- [What is needed]:
Set down the entries below once more, precisely as they stand.

[Stored records]

>>>

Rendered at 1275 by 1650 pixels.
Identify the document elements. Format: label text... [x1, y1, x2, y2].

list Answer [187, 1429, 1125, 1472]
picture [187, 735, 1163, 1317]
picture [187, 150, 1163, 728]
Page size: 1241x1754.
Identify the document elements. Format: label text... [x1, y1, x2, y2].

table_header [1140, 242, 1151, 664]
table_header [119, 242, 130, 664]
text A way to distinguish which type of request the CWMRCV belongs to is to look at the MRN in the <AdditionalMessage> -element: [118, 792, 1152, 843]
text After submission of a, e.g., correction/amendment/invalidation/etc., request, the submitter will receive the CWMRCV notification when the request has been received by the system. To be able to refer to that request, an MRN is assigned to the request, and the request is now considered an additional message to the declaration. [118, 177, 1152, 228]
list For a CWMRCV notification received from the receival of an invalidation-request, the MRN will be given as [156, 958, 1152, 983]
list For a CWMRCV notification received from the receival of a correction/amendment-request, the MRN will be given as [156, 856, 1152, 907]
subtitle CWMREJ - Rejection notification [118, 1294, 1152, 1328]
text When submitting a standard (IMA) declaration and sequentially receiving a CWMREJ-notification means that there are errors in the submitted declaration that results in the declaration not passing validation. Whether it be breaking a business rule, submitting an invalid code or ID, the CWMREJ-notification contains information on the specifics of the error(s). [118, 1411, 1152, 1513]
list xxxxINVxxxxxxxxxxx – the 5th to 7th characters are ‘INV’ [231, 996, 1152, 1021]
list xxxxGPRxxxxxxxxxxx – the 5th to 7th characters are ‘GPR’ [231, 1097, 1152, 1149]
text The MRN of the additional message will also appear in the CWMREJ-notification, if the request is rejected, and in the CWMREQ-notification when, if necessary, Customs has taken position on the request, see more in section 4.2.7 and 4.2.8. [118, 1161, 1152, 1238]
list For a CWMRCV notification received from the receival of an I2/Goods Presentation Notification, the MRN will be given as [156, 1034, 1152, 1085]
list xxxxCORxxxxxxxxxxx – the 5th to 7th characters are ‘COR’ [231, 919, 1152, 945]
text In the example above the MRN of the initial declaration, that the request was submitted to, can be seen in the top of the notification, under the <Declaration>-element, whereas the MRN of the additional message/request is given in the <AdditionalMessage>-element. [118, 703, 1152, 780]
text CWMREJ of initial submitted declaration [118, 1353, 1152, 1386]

<<<

- [The completed task]:
Rendered at 1275 by 1650 pixels.
Identify the document elements. Format: label text... [x1, y1, x2, y2].

list Answer [187, 1429, 1125, 1472]
picture [187, 735, 1163, 1317]
picture [187, 150, 1163, 728]
Page size: 1241x1754.
Identify the document elements. Format: label text... [x1, y1, x2, y2].

table_header [1140, 242, 1151, 664]
table_header [119, 242, 130, 664]
text A way to distinguish which type of request the CWMRCV belongs to is to look at the MRN in the <AdditionalMessage> -element: [118, 792, 1152, 843]
text After submission of a, e.g., correction/amendment/invalidation/etc., request, the submitter will receive the CWMRCV notification when the request has been received by the system. To be able to refer to that request, an MRN is assigned to the request, and the request is now considered an additional message to the declaration. [118, 177, 1152, 228]
list For a CWMRCV notification received from the receival of an invalidation-request, the MRN will be given as [156, 958, 1152, 983]
list For a CWMRCV notification received from the receival of a correction/amendment-request, the MRN will be given as [156, 856, 1152, 907]
subtitle CWMREJ - Rejection notification [118, 1294, 1152, 1328]
text When submitting a standard (IMA) declaration and sequentially receiving a CWMREJ-notification means that there are errors in the submitted declaration that results in the declaration not passing validation. Whether it be breaking a business rule, submitting an invalid code or ID, the CWMREJ-notification contains information on the specifics of the error(s). [118, 1411, 1152, 1513]
list xxxxINVxxxxxxxxxxx – the 5th to 7th characters are ‘INV’ [231, 996, 1152, 1021]
list xxxxGPRxxxxxxxxxxx – the 5th to 7th characters are ‘GPR’ [231, 1097, 1152, 1149]
text The MRN of the additional message will also appear in the CWMREJ-notification, if the request is rejected, and in the CWMREQ-notification when, if necessary, Customs has taken position on the request, see more in section 4.2.7 and 4.2.8. [118, 1161, 1152, 1238]
list For a CWMRCV notification received from the receival of an I2/Goods Presentation Notification, the MRN will be given as [156, 1034, 1152, 1085]
list xxxxCORxxxxxxxxxxx – the 5th to 7th characters are ‘COR’ [231, 919, 1152, 945]
text In the example above the MRN of the initial declaration, that the request was submitted to, can be seen in the top of the notification, under the <Declaration>-element, whereas the MRN of the additional message/request is given in the <AdditionalMessage>-element. [118, 703, 1152, 780]
text CWMREJ of initial submitted declaration [118, 1353, 1152, 1386]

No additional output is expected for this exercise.